## EXTRACTED RECORDS

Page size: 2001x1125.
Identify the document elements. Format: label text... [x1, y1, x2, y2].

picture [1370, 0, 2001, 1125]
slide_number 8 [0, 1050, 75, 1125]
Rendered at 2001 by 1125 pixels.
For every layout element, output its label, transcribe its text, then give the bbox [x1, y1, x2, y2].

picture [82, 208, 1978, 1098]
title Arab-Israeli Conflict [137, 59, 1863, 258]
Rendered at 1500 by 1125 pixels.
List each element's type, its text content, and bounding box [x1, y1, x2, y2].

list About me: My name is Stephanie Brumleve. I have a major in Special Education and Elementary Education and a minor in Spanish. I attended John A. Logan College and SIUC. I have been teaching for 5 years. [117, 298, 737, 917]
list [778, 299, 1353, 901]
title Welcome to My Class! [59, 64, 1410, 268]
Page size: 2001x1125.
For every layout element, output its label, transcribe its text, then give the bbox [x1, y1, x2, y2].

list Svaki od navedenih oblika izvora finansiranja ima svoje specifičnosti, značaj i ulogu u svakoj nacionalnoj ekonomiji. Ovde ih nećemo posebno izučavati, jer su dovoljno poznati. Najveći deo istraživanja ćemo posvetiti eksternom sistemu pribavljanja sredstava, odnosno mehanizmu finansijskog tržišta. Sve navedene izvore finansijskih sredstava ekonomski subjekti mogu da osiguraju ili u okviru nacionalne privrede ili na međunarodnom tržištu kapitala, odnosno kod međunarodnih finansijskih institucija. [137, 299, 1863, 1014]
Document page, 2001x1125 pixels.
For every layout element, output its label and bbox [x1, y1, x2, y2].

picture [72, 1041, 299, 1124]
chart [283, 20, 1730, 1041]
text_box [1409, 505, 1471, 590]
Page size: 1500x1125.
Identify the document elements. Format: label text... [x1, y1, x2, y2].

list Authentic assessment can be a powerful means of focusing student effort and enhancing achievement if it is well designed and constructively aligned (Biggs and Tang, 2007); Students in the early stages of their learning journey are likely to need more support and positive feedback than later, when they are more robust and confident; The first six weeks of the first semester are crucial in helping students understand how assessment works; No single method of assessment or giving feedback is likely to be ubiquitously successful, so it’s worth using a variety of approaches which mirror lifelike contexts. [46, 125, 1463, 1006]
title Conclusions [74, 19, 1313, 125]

## WHAT TO DO
Starting with the line that contains "List each element's", return each line through the last one of the data above, exactly as written and nothing more.

## PROBLEM SOLUTION
List each element's type, its text content, and bounding box [x1, y1, x2, y2].

list About me: My name is Stephanie Brumleve. I have a major in Special Education and Elementary Education and a minor in Spanish. I attended John A. Logan College and SIUC. I have been teaching for 5 years. [117, 298, 737, 917]
list [778, 299, 1353, 901]
title Welcome to My Class! [59, 64, 1410, 268]
Page size: 2001x1125.
For every layout element, output its label, transcribe its text, then give the bbox [x1, y1, x2, y2].

list Svaki od navedenih oblika izvora finansiranja ima svoje specifičnosti, značaj i ulogu u svakoj nacionalnoj ekonomiji. Ovde ih nećemo posebno izučavati, jer su dovoljno poznati. Najveći deo istraživanja ćemo posvetiti eksternom sistemu pribavljanja sredstava, odnosno mehanizmu finansijskog tržišta. Sve navedene izvore finansijskih sredstava ekonomski subjekti mogu da osiguraju ili u okviru nacionalne privrede ili na međunarodnom tržištu kapitala, odnosno kod međunarodnih finansijskih institucija. [137, 299, 1863, 1014]
Document page, 2001x1125 pixels.
For every layout element, output its label and bbox [x1, y1, x2, y2].

picture [72, 1041, 299, 1124]
chart [283, 20, 1730, 1041]
text_box [1409, 505, 1471, 590]
Page size: 1500x1125.
Identify the document elements. Format: label text... [x1, y1, x2, y2].

list Authentic assessment can be a powerful means of focusing student effort and enhancing achievement if it is well designed and constructively aligned (Biggs and Tang, 2007); Students in the early stages of their learning journey are likely to need more support and positive feedback than later, when they are more robust and confident; The first six weeks of the first semester are crucial in helping students understand how assessment works; No single method of assessment or giving feedback is likely to be ubiquitously successful, so it’s worth using a variety of approaches which mirror lifelike contexts. [46, 125, 1463, 1006]
title Conclusions [74, 19, 1313, 125]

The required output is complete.